Often funny, sometimes poignant and always entertaining, the further adventures of Nathan Drake – treasure-hunter and descendant of legendary explorer Sir Francis Drake – prove that Naughty Dog has succeeded in crafting one of, if not THE most, compelling video game heroes of this console generation.
Far from an expert in the field of ancient fortune recovery, Drake is more enthusiastic than qualified, more scrappy than brave and more stubborn than determined. He’s different than the plethora of gruff space marines, femme fatales and expert swordsmen that normally bear the burden of video game protagonists. In a way, he exudes a kind of John McClane Everyman vibe; less a nemesis to his enemies than the wrong guy in the wrong place at the wrong time.
While the first Uncharted succeeded in capturing that feeling to a certain extent, it fell flat in a few ways. Namely, playing as Drake never felt like you were controlling someone that could be hurt. Uncharted 2 changes that conception in a big way and it doesn’t waste any time doing it.
As the game begins, Drake comes to consciousness in a train car hanging from a snowcapped cliff. Wounded and left for dead, the first time the player controls Drake in this newest quest, he’s barely alive, slow-moving and limping. That goes a long way towards dispelling the invincibility myth.
The story, which involves finding Marco Polo’s lost fleet and the mythical Tibetan city of Shambhala, is then told through a series of flashbacks as Drake climbs through, and occasionally falls unconscious in, the twisted wreckage of what looks to be a pretty serious accident. Later on in the game you’ll find out just how serious and just how accidental it really was.

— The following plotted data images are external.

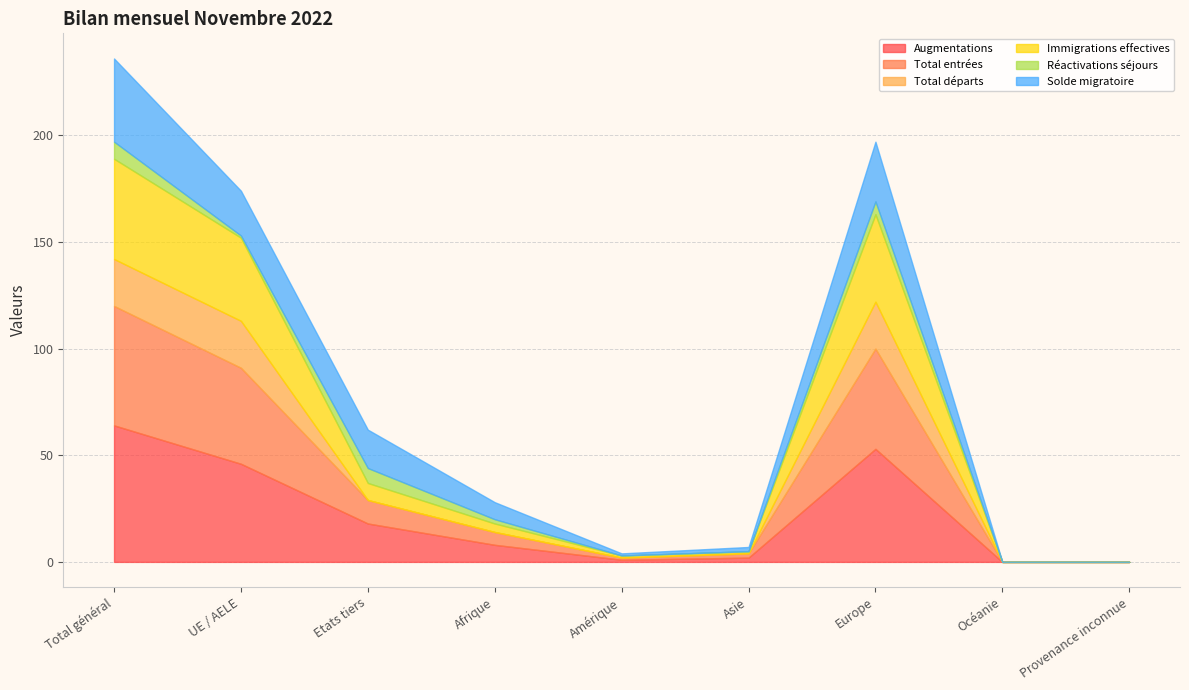

Where is the first local maximum for Augmentations?

Europe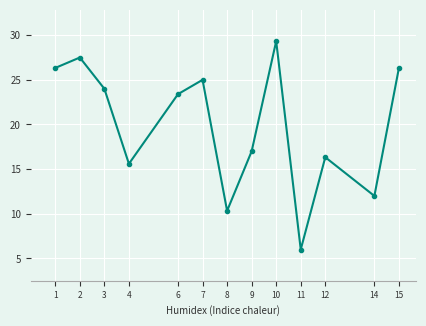

How many data points are less than 23?

6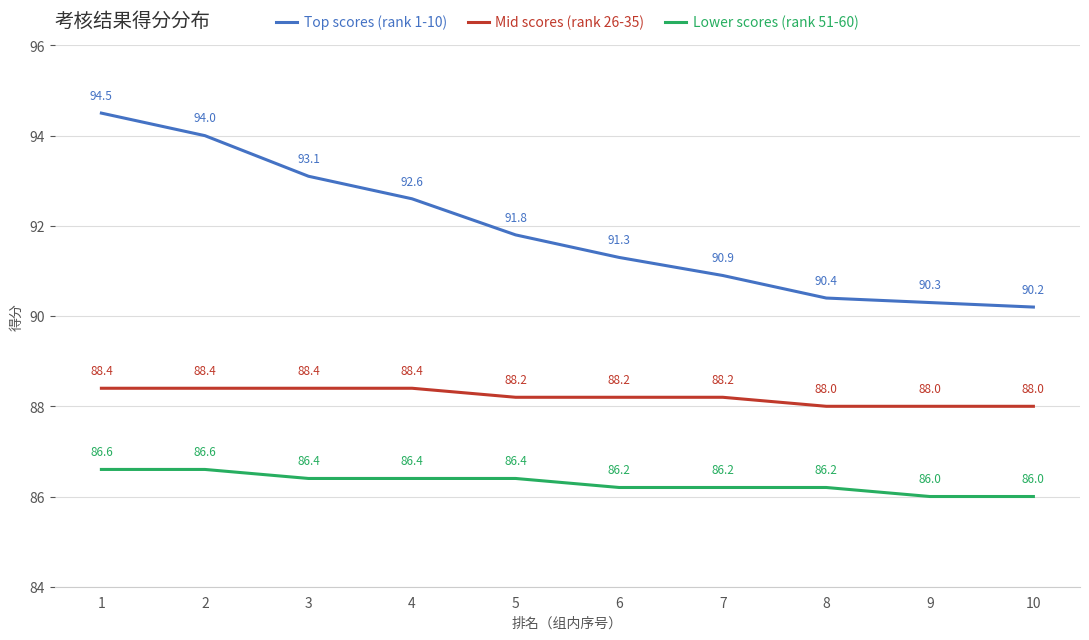

What is the sum of all Mid scores (rank 26-35) values?

882.2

Aside from a sense of physical vulnerability, Uncharted 2 delivers a powerful sense of emotional vulnerability as well. As the subtitle implies, Drake finds himself in some pretty shady company during the course of this adventure and, unlike in the first Uncharted, nobody here has any compunction about betraying him should it be to their advantage.
In a stunning use of gameplay, this idea permeates the environments Drake traverses and reinforces to the player the idea that anything can betray you, anything can go wrong. Walls crumble as you climb them, bridges splinter and rot away beneath your feet, ropes snap, pipes bend and nearby explosions throw you to your knees. Instead of being able to plan how to get somewhere, you go through a level wondering how you’re going to have to improvise this time. These touches of realism are refreshingly exhilarating.

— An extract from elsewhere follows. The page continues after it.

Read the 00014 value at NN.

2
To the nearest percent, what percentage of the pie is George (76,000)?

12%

On top of being one of the best-looking games that I’ve ever seen, Uncharted 2 also controls, for the most part, like a dream. While Drake did occasionally grab a ledge that I simply intended him to jump by, the gunplay and platforming elements are top-notch. Contributing to the overall experience is the exceptional voice-acting. Video game voice veteran Nolan North is superb as Nathan Drake and it’s a damn shame that most games aren’t similarly acted.
Loaded with amazing action sequences, quippy dialogue and an emotionally, engrossing narrative, Uncharted 2: Among Thieves : is a shoo-in for 2009’s game of the year and the number one reason to own a PlayStation 3.